- A new report on the economic performance of Eritrea indicates that the country is far from stepping out of its economic crisis. The economic detraction of the last six years has been even greater than previously assumed, and Eritrea's regional isolation has strongly damaged trade.
According to the latest review of Eritrea's economy by the International Monetary Fund (IMF), the late 1990s ad the post-border war period has been an era of economic crisis. Especially the last few years have been difficult, with a long-lasting drought affecting agriculture and regional isolation affecting trade.
The economic downturn started in 1998, according to the newest IMF statistics on Eritrea. While the country had experienced solid growth in the preceding years, real GDP growth in 1998 shrunk to only 1.8 percent, well below population growth. In 1999, there was zero growth.
With the 1998-2000 Ethiopian-Eritrean border war at its peak, the economy in 2000 even detracted by 13.1 percent, the revised IMF data show. 2001 saw a short-lasting recovering with 9.2 percent GDP growth, while this was reduced to 0.7 percent in 2002 and 3.0 percent in 2003. All the estimates presented by the IMF's newest analysis are significantly lower than previous data published by the Fund.
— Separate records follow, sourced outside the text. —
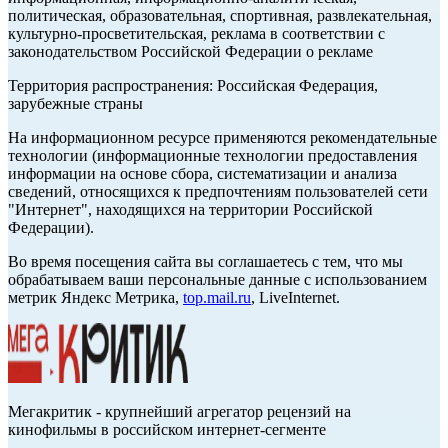
политическая, образовательная, спортивная, развлекательная,
культурно-просветительская, реклама в соответствии с
законодательством Российской Федерации о рекламе
Территория распространения: Российская Федерация,
зарубежные страны
На информационном ресурсе применяются рекомендательные
технологии (информационные технологии предоставления
информации на основе сбора, систематизации и анализа
сведений, относящихся к предпочтениям пользователей сети
"Интернет", находящихся на территории Российской
Федерации).
Во время посещения сайта вы соглашаетесь с тем, что мы
обрабатываем ваши персональные данные с использованием
метрик Яндекс Метрика,
top.mail.ru
, LiveInternet.
Мегакритик - крупнейший агрегатор рецензий на
кинофильмы в российском интернет-сегменте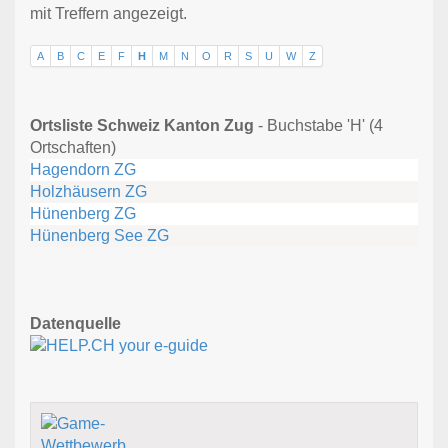
mit Treffern angezeigt.
A
B
C
E
F
H
M
N
O
R
S
U
W
Z
Ortsliste Schweiz Kanton Zug
- Buchstabe 'H' (4
Ortschaften)
Hagendorn ZG
Holzhäusern ZG
Hünenberg ZG
Hünenberg See ZG
Datenquelle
Independent estimates of Eritrea's economic performance in 2004 cite a positive GDP growth of 2.0 percent, while the IMF makes no estimates on developments in 2004. Given an annual population growth of an estimated 2.6 percent, this should mean that Eritrea also in 2004 has had a negative GDP per capita growth rate.
The IMF mainly explains this economic crisis by the border war with Ethiopia, which severely damaged the country's economic and social infrastructure and displaced over one-third of the population.
Continued tensions over the border demarcation dispute with Ethiopia had resulted in "Eritrea remaining in a heightened state of mobilisation," the IMF notes. "The ongoing 'no war/no peace' impasse could continue indefinitely, thereby delaying the demobilisation programme and a return to a peacetime economy."
However, the post-border war recovery had also been impaired by four consecutive years of drought. Domestic food production for 2004 is likely to cover only 17 percent of domestic demand, resulting in an estimated 1.7 million people - almost half the population - requiring food assistance. Malnutrition has increased in many parts of the country, but there are encouraging signs that the drought may now be over.
Following a near collapse of exports during 1997-98 because of the emerging border conflict with Ethiopia, exports declined further owing to the break in trade relations with Sudan, while imports rose by 14 percent on account of food aid. This has led to a shrinking economy and a collapse in foreign reserves.
In addition to the shrinking economy, the IMF expressed concern about "the increase in inflation, the decline in international reserves to a critically low level, and the sharp contraction in Eritrea's exports." Also an unsustainable foreign debt level was a major source of concern.
As a result of six years of economic crisis, poverty in Eritrea remains pervasive, defence spending large, and fiscal deficits are at unsustainable levels. Eritrea remains one of the poorest countries in the world, with a per capita GDP of about US$ 130. More than half of the population lives on less than US$ 1 per day and about one third lives in extreme poverty - meaning that they have access to less than 2,000 calories per day.
While the IMF agrees with Eritrean authorities that the tense situation on the Ethiopian border and the four-year drought are the main reasons for this setback, the Fund also criticises the government's handling of the economy. With the large-scale public sector intervention, there was not an environment conducive to private-sector development in the country.
The IMF report highlighted "the adverse impact of the widespread use of administrative controls, the expanding role of the state into commercial activities, and the lack of a transparent regulatory environment, which undermine investor confidence and private sector development." The Fund urged Asmara authorities to "return to their post-independence liberalisation strategy as a basis for sustainable growth and poverty reduction."